=== EXCERPTED DATA ===

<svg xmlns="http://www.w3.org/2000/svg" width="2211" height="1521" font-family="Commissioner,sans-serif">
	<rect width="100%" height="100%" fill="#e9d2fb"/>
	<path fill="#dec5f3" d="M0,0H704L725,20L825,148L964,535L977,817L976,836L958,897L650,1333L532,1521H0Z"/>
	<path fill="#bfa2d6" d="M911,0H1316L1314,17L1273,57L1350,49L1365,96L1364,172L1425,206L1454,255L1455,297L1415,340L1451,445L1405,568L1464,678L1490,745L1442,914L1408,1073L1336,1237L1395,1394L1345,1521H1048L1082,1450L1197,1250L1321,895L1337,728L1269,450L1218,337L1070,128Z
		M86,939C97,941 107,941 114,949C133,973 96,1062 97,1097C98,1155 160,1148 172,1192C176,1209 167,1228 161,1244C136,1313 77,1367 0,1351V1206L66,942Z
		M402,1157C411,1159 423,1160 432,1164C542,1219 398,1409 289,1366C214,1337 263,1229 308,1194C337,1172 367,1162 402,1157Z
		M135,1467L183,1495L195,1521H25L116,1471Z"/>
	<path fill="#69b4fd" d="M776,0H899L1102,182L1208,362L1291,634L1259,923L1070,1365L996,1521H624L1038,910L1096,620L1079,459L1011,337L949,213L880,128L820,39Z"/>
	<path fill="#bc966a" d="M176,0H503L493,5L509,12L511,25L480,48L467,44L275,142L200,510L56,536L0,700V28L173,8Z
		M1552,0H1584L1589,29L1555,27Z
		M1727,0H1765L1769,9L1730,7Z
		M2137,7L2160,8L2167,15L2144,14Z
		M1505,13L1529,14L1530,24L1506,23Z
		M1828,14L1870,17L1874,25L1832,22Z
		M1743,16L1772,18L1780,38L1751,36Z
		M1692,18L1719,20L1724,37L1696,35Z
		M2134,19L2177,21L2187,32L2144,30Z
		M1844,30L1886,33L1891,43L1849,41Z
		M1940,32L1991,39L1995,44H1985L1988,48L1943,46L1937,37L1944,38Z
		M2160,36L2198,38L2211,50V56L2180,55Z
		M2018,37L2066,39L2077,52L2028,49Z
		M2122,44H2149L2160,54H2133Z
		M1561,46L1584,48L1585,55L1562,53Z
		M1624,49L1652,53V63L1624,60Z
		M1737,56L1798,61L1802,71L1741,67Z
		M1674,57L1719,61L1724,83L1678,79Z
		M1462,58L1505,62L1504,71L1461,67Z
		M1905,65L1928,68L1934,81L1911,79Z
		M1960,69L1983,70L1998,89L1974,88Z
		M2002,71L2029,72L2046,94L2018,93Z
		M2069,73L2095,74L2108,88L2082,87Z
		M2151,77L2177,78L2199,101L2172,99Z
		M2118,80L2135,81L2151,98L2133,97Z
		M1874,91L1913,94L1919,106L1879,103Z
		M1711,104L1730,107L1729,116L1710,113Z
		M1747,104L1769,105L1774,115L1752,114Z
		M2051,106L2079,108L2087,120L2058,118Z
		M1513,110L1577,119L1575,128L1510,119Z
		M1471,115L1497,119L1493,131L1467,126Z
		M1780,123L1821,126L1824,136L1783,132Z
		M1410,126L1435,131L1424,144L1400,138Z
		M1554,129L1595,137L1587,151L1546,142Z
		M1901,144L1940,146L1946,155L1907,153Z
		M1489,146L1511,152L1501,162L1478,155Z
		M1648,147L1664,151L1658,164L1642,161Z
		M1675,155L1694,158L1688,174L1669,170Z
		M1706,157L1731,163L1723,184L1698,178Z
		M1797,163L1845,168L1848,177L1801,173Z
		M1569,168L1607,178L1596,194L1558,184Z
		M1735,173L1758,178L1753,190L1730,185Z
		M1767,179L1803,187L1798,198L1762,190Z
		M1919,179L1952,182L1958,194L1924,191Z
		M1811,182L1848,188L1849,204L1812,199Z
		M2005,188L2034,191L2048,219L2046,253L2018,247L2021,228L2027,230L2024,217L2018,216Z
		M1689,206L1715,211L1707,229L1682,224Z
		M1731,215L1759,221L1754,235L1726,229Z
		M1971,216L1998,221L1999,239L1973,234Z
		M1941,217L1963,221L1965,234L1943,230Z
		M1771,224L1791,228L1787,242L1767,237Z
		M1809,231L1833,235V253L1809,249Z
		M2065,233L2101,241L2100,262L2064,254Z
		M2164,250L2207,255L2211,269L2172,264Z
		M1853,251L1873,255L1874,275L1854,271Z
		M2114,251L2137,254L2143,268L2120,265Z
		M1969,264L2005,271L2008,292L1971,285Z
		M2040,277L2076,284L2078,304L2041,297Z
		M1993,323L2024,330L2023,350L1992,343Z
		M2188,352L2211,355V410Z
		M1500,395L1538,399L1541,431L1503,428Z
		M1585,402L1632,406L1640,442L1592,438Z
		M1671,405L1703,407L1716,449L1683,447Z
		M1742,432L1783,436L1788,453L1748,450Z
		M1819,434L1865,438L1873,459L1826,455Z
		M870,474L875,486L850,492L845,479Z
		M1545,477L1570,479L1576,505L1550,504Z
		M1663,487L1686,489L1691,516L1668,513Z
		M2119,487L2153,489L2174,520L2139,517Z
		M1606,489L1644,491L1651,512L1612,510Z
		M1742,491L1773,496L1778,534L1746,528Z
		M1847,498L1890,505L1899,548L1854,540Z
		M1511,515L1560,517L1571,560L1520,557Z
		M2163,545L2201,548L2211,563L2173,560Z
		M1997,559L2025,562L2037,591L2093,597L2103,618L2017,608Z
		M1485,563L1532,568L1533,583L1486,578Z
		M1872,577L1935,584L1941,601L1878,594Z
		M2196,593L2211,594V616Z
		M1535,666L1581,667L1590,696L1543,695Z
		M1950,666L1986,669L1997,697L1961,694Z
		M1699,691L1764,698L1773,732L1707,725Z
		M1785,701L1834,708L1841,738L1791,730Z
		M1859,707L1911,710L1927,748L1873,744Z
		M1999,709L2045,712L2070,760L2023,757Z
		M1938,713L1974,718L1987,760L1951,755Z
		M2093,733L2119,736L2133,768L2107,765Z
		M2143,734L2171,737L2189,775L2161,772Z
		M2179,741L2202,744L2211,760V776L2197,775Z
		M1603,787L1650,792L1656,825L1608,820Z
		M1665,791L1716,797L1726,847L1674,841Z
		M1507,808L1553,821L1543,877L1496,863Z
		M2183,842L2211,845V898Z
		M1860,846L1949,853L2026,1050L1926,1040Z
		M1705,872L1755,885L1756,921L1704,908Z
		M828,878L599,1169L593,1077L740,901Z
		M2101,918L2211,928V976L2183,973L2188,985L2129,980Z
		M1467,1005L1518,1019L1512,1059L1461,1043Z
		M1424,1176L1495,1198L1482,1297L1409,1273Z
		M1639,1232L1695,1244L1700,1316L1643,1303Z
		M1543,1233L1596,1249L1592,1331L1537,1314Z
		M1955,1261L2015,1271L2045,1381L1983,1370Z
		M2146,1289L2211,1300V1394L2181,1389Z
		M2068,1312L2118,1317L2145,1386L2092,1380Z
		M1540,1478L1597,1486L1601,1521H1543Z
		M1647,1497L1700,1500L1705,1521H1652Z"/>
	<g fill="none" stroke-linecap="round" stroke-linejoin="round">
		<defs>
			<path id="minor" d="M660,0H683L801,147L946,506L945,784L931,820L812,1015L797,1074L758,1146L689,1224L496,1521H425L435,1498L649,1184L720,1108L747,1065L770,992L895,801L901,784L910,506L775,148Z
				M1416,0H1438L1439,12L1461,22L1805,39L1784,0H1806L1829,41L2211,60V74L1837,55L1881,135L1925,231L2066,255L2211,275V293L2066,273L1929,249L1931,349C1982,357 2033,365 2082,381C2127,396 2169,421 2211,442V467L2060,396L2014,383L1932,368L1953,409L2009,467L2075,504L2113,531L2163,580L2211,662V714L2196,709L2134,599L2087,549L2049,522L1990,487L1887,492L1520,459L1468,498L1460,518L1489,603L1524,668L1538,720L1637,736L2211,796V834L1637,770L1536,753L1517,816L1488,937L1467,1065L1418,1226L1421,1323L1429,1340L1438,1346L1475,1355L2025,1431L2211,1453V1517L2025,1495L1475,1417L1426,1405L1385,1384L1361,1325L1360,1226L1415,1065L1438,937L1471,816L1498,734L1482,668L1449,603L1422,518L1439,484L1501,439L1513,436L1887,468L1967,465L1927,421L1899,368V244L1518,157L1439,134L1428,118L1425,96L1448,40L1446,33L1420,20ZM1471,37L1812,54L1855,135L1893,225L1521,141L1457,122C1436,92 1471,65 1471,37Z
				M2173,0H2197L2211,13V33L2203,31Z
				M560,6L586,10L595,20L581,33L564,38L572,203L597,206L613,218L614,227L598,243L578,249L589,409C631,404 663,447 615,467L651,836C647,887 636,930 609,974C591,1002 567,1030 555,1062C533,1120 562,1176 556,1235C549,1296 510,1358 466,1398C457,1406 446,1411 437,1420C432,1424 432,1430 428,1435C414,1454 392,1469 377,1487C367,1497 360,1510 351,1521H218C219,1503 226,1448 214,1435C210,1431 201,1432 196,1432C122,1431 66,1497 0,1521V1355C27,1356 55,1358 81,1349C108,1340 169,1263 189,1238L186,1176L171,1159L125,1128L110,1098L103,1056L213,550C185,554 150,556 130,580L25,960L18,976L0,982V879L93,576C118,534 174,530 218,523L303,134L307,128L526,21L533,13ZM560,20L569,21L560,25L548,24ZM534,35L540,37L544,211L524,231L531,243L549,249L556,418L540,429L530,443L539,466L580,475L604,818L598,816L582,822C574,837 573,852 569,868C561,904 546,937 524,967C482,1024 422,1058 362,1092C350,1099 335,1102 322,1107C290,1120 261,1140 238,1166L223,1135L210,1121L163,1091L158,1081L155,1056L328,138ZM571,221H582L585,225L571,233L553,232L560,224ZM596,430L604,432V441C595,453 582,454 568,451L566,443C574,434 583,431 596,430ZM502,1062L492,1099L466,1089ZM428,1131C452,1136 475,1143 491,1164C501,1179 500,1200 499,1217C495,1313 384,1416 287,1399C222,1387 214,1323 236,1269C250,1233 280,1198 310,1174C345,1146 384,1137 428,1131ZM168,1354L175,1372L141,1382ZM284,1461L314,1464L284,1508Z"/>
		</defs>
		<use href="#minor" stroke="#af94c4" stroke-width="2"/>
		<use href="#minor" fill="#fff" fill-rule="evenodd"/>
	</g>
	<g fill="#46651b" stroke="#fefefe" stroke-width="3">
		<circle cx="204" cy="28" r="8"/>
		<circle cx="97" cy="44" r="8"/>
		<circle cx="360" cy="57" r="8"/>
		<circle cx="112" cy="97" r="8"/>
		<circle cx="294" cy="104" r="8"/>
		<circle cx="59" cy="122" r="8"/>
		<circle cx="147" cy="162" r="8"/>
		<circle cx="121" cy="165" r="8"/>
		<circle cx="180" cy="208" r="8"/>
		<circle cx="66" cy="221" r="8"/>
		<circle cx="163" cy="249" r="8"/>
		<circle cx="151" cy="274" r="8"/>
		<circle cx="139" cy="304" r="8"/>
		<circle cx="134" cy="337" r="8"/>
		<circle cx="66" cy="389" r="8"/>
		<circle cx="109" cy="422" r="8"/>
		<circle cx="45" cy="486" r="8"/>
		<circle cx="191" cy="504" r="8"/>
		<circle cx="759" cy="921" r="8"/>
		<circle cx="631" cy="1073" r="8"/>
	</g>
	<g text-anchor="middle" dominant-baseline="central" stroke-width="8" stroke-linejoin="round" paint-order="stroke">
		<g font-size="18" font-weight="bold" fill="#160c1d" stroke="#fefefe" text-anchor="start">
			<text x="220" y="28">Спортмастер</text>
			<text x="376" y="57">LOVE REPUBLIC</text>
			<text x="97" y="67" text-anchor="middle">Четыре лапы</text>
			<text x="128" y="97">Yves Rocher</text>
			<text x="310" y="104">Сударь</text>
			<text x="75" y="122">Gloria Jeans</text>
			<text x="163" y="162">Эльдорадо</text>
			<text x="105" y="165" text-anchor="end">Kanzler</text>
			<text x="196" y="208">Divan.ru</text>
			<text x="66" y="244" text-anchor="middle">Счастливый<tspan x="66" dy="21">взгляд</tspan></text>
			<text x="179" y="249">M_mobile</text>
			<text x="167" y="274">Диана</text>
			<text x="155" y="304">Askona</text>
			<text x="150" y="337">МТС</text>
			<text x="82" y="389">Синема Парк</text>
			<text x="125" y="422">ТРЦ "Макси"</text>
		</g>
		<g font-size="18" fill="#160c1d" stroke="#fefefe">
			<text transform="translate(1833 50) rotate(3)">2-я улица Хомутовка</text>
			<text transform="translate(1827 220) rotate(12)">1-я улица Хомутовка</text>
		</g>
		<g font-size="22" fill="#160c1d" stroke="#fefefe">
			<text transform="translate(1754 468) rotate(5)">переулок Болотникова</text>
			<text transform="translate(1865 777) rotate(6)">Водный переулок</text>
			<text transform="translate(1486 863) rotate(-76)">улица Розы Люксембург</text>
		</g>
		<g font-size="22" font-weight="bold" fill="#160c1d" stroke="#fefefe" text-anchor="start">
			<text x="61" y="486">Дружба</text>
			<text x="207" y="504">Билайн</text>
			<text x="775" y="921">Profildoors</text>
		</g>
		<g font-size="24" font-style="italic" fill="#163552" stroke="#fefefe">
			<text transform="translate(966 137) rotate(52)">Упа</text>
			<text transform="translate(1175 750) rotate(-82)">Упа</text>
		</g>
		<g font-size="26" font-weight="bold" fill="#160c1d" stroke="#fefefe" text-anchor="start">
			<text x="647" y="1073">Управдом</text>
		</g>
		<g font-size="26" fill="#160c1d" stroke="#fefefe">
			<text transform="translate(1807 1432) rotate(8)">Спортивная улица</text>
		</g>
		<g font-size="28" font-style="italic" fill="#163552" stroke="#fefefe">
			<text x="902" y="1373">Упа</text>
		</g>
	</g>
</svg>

===

TRY IT:
Could you copy every line from the records that mentions the word "round"?

WRITTEN SOLUTION:
	<g fill="none" stroke-linecap="round" stroke-linejoin="round">
	<g text-anchor="middle" dominant-baseline="central" stroke-width="8" stroke-linejoin="round" paint-order="stroke">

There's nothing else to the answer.